Newport hospitals’ medical wrap waste fuels recycling

A corner of the hospital site is being used to drive what Gwent’s health board and a south Wales company hope will be a revolution in waste recycling. Every day, piles of wrapping for medical equipment that usually has to be incinerated as clinical waste, are being transformed into re-usable material.

The process of transforming the polypropylene wrap, who too often is put routine into the healthcare or clinical waste stream, from the Royal Gwent and St Woolos is carried out using a machine known as Sterimelt, which uses a heat-based process to reduce the size of the waste size and turn it into a sanistised, solid briquette that can then be re-used to make products such as filament for 3D printers.

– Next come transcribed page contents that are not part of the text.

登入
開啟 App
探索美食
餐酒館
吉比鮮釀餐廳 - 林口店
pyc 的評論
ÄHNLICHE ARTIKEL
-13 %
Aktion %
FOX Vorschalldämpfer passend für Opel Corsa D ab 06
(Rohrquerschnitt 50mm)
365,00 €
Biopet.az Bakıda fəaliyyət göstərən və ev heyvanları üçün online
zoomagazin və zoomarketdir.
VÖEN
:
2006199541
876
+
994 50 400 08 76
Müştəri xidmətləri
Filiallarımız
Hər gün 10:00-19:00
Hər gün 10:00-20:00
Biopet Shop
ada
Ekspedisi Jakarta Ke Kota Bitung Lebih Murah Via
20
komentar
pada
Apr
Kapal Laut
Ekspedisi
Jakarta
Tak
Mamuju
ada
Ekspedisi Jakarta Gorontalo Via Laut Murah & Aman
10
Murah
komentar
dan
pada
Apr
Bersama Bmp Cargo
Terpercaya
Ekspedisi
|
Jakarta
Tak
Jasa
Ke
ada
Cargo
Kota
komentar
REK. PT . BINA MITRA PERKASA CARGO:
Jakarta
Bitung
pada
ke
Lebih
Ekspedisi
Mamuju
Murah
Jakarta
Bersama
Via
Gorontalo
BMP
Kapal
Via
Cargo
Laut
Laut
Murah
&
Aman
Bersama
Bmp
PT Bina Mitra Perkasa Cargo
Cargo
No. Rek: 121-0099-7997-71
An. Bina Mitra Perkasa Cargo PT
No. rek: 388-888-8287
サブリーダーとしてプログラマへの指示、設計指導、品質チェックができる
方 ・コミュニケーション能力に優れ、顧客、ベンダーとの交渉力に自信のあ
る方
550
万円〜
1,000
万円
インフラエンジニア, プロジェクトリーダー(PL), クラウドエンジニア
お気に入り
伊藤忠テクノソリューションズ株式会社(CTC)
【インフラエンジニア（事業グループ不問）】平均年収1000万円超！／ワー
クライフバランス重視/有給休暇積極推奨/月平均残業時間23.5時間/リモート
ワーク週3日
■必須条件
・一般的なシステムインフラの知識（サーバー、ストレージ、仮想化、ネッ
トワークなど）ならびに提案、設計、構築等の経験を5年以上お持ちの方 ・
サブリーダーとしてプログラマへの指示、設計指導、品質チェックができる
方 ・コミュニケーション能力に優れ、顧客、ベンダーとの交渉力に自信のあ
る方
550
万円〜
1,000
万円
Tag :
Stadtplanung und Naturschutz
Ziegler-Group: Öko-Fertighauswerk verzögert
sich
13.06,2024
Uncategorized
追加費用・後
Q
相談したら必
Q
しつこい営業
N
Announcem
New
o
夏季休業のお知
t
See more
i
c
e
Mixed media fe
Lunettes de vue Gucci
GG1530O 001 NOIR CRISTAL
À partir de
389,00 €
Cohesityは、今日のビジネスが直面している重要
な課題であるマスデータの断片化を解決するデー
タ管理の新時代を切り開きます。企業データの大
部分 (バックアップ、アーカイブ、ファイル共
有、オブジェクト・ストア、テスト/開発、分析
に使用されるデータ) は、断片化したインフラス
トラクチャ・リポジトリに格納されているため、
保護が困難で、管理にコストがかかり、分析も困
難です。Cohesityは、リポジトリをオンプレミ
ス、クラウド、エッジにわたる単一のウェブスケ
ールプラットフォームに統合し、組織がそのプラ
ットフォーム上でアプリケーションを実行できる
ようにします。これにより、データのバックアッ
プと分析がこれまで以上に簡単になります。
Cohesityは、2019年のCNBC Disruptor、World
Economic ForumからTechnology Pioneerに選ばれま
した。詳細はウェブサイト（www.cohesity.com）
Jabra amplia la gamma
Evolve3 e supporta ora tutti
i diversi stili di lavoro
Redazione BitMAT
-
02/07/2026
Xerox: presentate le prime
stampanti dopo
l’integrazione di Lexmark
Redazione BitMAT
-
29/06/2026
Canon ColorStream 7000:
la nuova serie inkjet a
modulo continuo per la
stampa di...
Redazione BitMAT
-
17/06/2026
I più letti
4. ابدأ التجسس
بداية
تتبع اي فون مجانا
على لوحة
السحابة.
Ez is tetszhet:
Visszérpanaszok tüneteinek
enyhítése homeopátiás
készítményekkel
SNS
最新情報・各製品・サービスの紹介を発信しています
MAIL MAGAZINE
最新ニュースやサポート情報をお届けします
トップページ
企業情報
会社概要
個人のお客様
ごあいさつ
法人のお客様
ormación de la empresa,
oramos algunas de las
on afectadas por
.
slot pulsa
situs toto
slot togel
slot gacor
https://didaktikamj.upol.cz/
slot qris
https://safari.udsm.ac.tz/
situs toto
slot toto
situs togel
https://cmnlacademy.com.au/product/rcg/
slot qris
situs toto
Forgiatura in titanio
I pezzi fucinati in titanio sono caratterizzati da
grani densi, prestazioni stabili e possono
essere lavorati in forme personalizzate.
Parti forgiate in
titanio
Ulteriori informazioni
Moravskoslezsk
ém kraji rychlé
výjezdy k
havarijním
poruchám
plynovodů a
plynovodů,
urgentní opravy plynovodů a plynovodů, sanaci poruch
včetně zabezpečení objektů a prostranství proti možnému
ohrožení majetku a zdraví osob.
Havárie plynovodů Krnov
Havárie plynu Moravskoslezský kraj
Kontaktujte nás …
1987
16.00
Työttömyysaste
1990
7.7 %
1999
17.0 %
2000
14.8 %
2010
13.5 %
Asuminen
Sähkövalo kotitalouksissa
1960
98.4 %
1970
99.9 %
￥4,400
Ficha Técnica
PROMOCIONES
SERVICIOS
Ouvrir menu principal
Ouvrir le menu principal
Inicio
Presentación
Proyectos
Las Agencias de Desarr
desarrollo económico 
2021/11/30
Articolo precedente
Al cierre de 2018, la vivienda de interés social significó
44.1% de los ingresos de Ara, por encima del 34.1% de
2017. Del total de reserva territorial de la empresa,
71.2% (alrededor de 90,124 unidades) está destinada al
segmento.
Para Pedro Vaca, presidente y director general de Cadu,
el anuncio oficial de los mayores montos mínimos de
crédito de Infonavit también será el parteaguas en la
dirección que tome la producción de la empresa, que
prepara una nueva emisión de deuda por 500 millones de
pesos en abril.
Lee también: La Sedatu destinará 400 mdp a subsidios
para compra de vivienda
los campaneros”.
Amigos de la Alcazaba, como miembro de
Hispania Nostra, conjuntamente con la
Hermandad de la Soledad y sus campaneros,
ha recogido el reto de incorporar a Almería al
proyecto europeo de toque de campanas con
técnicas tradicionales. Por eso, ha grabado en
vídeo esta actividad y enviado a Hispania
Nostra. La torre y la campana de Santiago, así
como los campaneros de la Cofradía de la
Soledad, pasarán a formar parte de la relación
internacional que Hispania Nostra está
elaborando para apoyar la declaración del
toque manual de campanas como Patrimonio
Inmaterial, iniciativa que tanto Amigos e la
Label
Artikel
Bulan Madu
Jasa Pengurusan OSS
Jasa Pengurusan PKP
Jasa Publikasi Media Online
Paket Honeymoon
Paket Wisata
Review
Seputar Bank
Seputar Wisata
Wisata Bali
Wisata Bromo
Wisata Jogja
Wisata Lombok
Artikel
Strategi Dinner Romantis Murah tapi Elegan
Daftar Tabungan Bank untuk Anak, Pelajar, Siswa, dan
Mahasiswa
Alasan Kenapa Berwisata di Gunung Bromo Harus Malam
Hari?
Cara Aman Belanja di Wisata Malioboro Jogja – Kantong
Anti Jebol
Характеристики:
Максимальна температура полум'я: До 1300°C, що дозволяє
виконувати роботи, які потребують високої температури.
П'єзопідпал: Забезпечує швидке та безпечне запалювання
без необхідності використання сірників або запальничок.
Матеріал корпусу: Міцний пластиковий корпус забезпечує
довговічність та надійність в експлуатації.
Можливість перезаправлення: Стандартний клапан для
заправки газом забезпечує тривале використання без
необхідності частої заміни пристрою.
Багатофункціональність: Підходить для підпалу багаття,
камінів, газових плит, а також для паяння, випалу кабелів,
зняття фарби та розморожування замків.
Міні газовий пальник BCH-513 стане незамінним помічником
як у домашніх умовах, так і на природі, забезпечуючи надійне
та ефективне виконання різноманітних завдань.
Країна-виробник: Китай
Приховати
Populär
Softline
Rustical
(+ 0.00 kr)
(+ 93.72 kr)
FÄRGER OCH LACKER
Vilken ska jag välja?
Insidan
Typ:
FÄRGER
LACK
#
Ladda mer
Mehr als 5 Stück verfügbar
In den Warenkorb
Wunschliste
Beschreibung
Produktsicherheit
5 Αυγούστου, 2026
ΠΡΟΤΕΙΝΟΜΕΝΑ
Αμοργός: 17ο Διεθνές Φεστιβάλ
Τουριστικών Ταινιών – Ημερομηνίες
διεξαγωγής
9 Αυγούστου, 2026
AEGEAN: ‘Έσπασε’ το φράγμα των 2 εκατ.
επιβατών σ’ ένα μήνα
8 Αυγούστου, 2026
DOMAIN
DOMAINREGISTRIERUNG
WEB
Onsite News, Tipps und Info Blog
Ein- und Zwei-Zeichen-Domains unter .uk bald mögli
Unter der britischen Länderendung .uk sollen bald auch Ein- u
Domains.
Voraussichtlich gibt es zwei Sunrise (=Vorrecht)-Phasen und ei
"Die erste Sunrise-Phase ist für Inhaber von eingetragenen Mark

Aneurin Bevan University Health Board has been working with Cardiff-based Thermal Compaction Group (TCG) on the project, and has now taken up the recycling method after a year’s trial.

A hospital in Burton-upon-Trent, in Staffordshire, began using a Sterimelt machine for similar purposes last year, but Tim Hourahine, technical and compliance manager at TCG, said of the St Woolos machine: “This is the first of its kind in the world.”

The trial has shown that we can take the wrap as waste, reduce its volume substantially, render it inert and then re-introduce it to the supply chain.

“There is so much interest because, at the moment, the majority of the waste wrap is either landfilled or incinerated which is exceptionally expensive.

“The recycling process removes that cost, plus it produces a workable product which will have a commercial value in the future.”